In the end, he ran out of that road. Ironically, what finished him was denying that he knew that a government whip, Chris Pincher, had a history of groping other men. Johnson refused to take the scandal seriously enough to fire Pincher, as his senior colleagues pressed him to do—an echo of the Churchill joke he liked to tell, and a reaction which accorded with his libertarian instincts. However, his colleagues finally wearied of delivering statements to the media that made them look ridiculous within days or even hours. It was the last straw.
When Lord Dannatt, a former head of the British Army, was confronted with the (admittedly faint) possibility that Johnson would be considered for the post of NATO Secretary General, he was quoted as saying: “There is no doubt that [Johnson] has done a lot of good, and our full support for Ukraine is just fantastic. But I am afraid that these are personal things, a lack of integrity, a lack of trust. Frankly, we do not want to put Boris Johnson on the international stage for further ridicule. He is a disgrace to the nation.”
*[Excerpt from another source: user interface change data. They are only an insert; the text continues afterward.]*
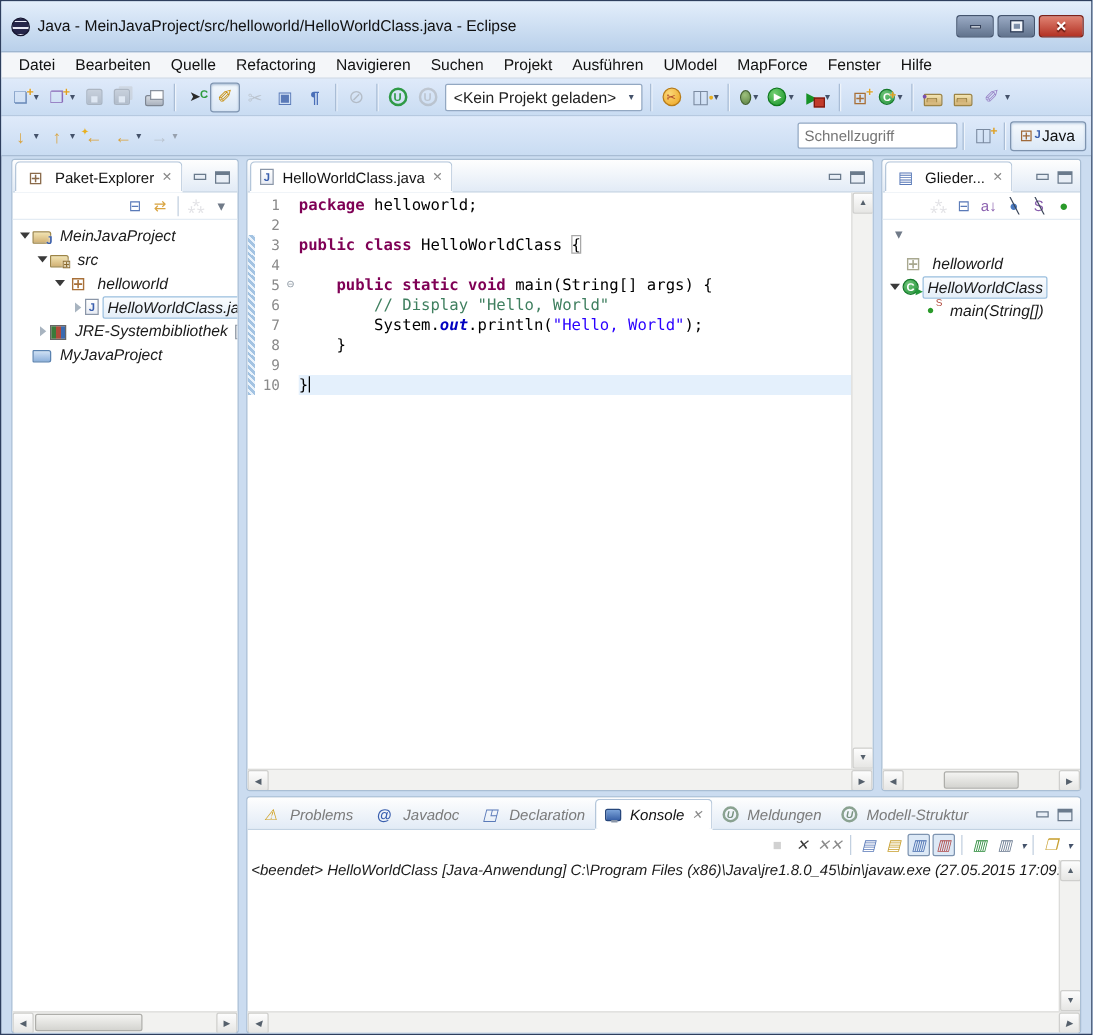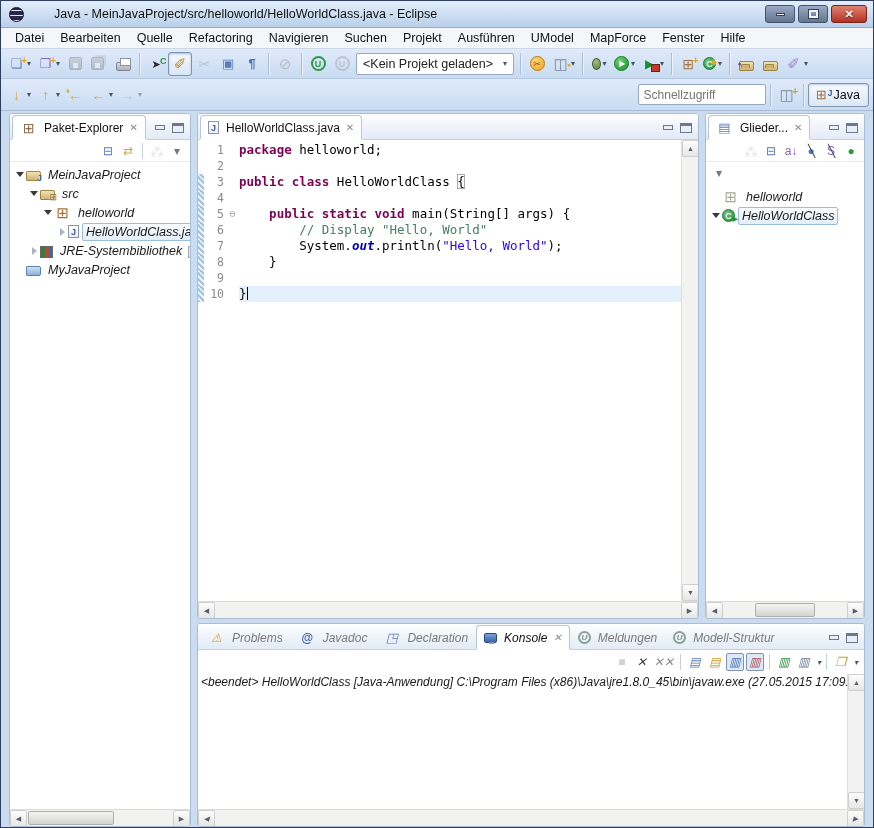--- a/index.html
+++ b/index.html
@@ -3,22 +3,22 @@
 <meta charset="utf-8">
 <style>
   * { box-sizing: border-box; margin: 0; padding: 0; }
   html,body { width:874px; height:828px; font-family:"Liberation Sans",sans-serif; }
   body { background:#8ea6c2; }
 
   .window { width:874px; height:828px; border:1px solid #2e3f5e; background:#cbdcf0;
             display:flex; flex-direction:column; overflow:hidden; }
 
   
-  .titlebar { height:27px; background:linear-gradient(#e3eefb,#b9d0ea);
-              border-bottom:1px solid #93aac6; display:flex; align-items:center; padding:0 6px;gap:24px; }
+  .titlebar { height:41px; background:linear-gradient(#e3eefb,#b9d0ea);
+              border-bottom:1px solid #93aac6; display:flex; align-items:center; padding:0 6px; }
   .eclipse-logo { width:15px; height:15px; border-radius:50%; margin:0 6px 0 2px;
        background:repeating-linear-gradient(#26264a 0 2px,#e8e8f4 2px 3px,#26264a 3px 5px);
        border:1px solid #14142e; flex:none; }
   .title-text { font-size:12.5px; color:#111; flex:1; white-space:nowrap; overflow:hidden; }
   .win-controls { display:flex; gap:3px; }
   .wc { width:30px; height:18px; border:1px solid #44546e; border-radius:3px;
         background:linear-gradient(#9aaac4,#62748e); display:flex; align-items:center; justify-content:center; }
   .wc.close { background:linear-gradient(#e08373,#b33224); border-color:#7c221a; width:36px; }
   .wc-glyph-min { width:9px; height:3px; background:#f2f5fa; border:1px solid #33405a; }
   .wc-glyph-max { width:9px; height:8px; border:2px solid #f2f5fa; outline:1px solid #33405a; }
@@ -567,20 +567,25 @@
                 <span class="ticon" data-icon="package-decl"></span>
                 <span class="tlabel">helloworld</span>
               </div>
               <div class="trow sel" style="padding-left: 4px;">
                 <span class="exp">
                   <span class="exp-open"></span>
                 </span>
                 <span class="ticon" data-icon="class-run"></span>
                 <span class="tlabel">HelloWorldClass</span>
               </div>
+              <div class="trow" style="padding-left: 18px;">
+                <span class="exp"></span>
+                <span class="ticon" data-icon="method-static"></span>
+                <span class="tlabel">main(String[])</span>
+              </div>
             </div>
           <div class="hscroll">
             <span class="sarr">◀</span>
             <span class="strack" style="display:flex;justify-content:center;">
                 <span class="sthumb" style="width:60px"></span>
               </span>
             <span class="sarr">▶</span>
           </div>
         </div>
       </div>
What had Johnson been thinking as the Pincher scandal brought his administration to its knees? That charm and laughter, and the insignificance of a drunken man fumbling with the trousers of another would see him through? That the new fans of the Tories in the northern Labour-voting seats would dismiss the row as a non-event, worth a joke in the pub but no more? But Dannatt, albeit with a measure of pomposity, was correct. Prime ministerial lies—some of which were delivered to the House of Commons—are terribly, and rightly, consequential. If they are ignored, they will tend to grow. Parliamentary scrutiny becomes impossible. Ministers, taking their cue from the top, will tend to lie themselves out of trouble. That way corruption, and not just of language, lies.
Dannatt was also right in another sense: the full-throated support Johnson gave to Ukraine was an example to the rest of the West, and it was certainly “fantastic.” It seemed to arise from a judgement that Russia was serious about re-creating as much of the Russian empire as possible, and unless stopped, Putin would simply gobble up Ukraine before moving on to the other former Soviet states. The Ukraine war seemed to awaken Johnson’s romantic streak, just as Byron had embraced the Greek struggle against the Ottoman empire in the 1820s. While other European heads of state hedged their bets, promising weaponry they did not deliver or impotently begging Vladimir Putin to halt his invasion, Johnson disdained any posture but the most militant support.
Johnson’s previous exposure to Russia was to Evgeny Lebedev, whose castle in Tuscany he visited several times. On one occasion, while Foreign Secretary, he arrived in the morning dishevelled and hung over, having flown there privately without his security detail. He later elevated Lebedev to the House of Lords over the apparent objections of his own security services. In this, he showed how a pursuit of his own pleasure, and his determination to use the Lords to reward someone whose hospitality he had enjoyed, came before any sense of the dignity of his office. Johnson’s chameleon-like qualities—his charm and his sleaze, his courage and his habitual falsehoods—made him at once a figure of fascination and of gaiety, of arrogance and mendacity. The first buoyed him for decades: the second destroyed him, and has deeply damaged his party.